Is Richard Spencer not a white supremacist? What'd I miss?

ChumpDumper
02-06-2025, 12:16 AM
That's right, Like I said, I don't generally give bigots much thought in elections. They don't really have any power.

Is Richard Spencer not a white supremacist? What'd I miss?What were your search terms?

ducks
02-06-2025, 12:20 AM
It turns out:

USAID has hurt the U.S.

The Department of Education hasn’t improved education.

The NIH pushed vaccines to cure a virus they funded.

The Department of Defense has been on offense, starting endless wars.

The Department of Justice has been creating injustice.

ChumpDumper
02-06-2025, 12:23 AM
It turns out:

USAID has hurt the U.S.

The Department of Education hasn’t improved education.

The NIH pushed vaccines to cure a virus they funded.

The Department of Defense has been on offense, starting endless wars.

The Department of Justice has been creating injustice.
You want to occupy Gaza?

Yonivore
02-06-2025, 12:27 AM
What were your search terms?
Is he a white supremacist? Did he support Kamala Harris?

ChumpDumper
02-06-2025, 12:30 AM
Is he a white supremacist? Did he support Kamala Harris?This is the hill you want to die on?

Yonivore
02-06-2025, 12:38 AM
This is the hill you want to die on?
You're the one standing at the top of it screaming. I'll just walk away if you won't answer questions.

Frankly, I don't care if he is or why he voted for Harris. I don't care how any bigots vote. Their vote has less to do with the candidate than their own distorted view of how they want things to be.

You carry on, though. Not my conversation.

ChumpDumper
02-06-2025, 12:38 AM
You're the one standing at the top of it screaming. I'll just walk away if you won't answer questions.

Frankly, I don't care if he is or why he voted for Harris. I don't care how any bigots vote. Their vote has less to do with the candidate than their own distorted view of how they want things to be.

You carry on, though. Not my conversation.One guy?

Google search?

You sure showed me.:lol

Yonivore
02-06-2025, 01:32 AM
One guy?

Google search?

You sure showed me.:lol
I showed you the bigot vote is a non-issue...no matter for whom they vote.

Yonivore
02-06-2025, 01:32 AM
I showed you had a stupid argument and the bigot vote is a non-issue...no matter for whom they vote.

Blake
02-06-2025, 01:35 AM
Do Islamic terrorists tend to support Harris or Trump?
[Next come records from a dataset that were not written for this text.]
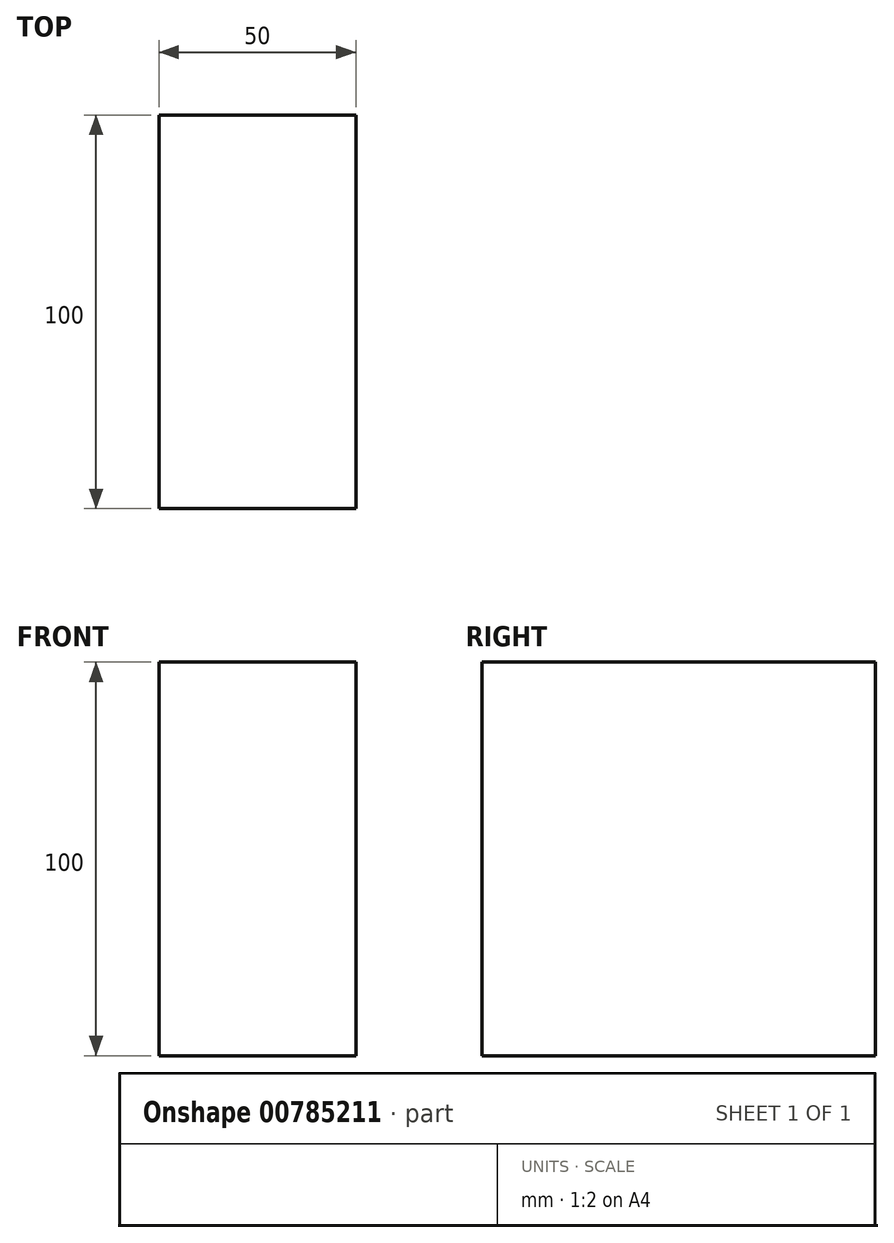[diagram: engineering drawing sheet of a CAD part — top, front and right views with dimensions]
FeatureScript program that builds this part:
annotation { "Feature Type Name" : "Feature", "Feature Type Description" : "" }
export const myFeature = defineFeature(function(context is Context, id is Id, definition is map)
    precondition{}
    {
        {
            var Q0;
            Q0=qCreatedBy(makeId("Front.planeOp"),FACE);
            var sketch = newSketch(context, id + "F0", { "sketchPlane" : qUnion([Q0])});
            skLineSegment(sketch, "E0.top", {"start": v(0, 100) * mm, "end": v(50, 100) * mm});
            skLineSegment(sketch, "E0.left", {"start": v(0, 0) * mm, "end": v(0, 100) * mm});
            skLineSegment(sketch, "E0.right", {"start": v(50, 0) * mm, "end": v(50, 100) * mm});
            skLineSegment(sketch, "E1", {"start": v(0, 0) * mm, "end": v(50, 0) * mm});
            skSolve(sketch);
        }
        {
            var Q0;
            Q0=makeQuery(id+"F0.imprint","IMPRINT",FACE,{"disambiguationData":[TD([[makeQuery(id+"F0.imprint","IMPRINT",EDGE,{"derivedFrom":sQuery(id+"F0.wireOp",EDGE,"E0.top")}),-1.0]])]});
            extrude(context, id + "F1", {"entities" : qUnion([Q0]), "depth" : 100 * mm, "offsetDistance" : 25 * mm});
        }
    });
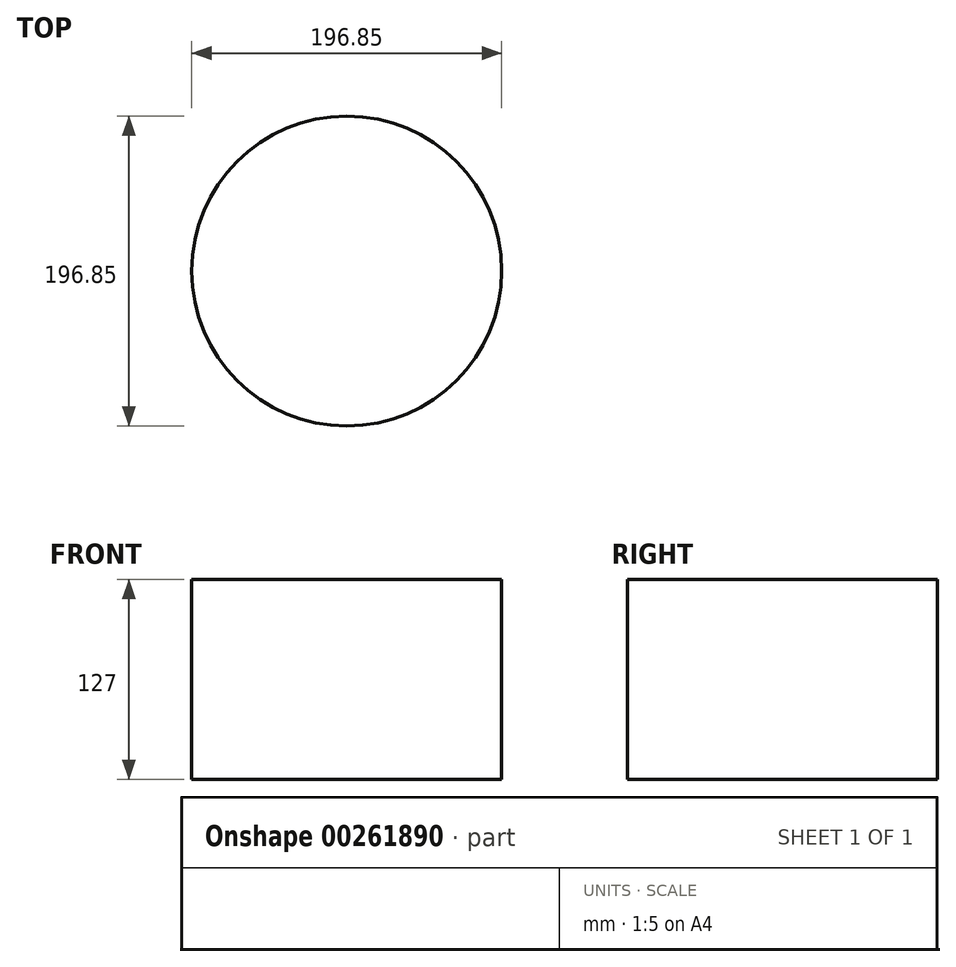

Muslims tended to vote for Trump in this election

Yonivore
02-06-2025, 01:38 AM
Muslims tended to vote for Trump in this election

Are you suggesting all Muslims are terrorists? Nice move there racist.

ChumpDumper
02-06-2025, 02:12 AM
I showed you the bigot vote is a non-issue...no matter for whom they vote.

How?

You showed one guy who famously flamed out with a massive tantrum at Charlottesville and has been trying to find a way to be relevant ever since.

That's nothing.

You can try to deny it, but Trump has the white nationalist vote.

Blake
02-06-2025, 02:16 AM
Are you suggesting all Muslims are terrorists? Nice move there racist.

Yours was a retarded false question from the get go.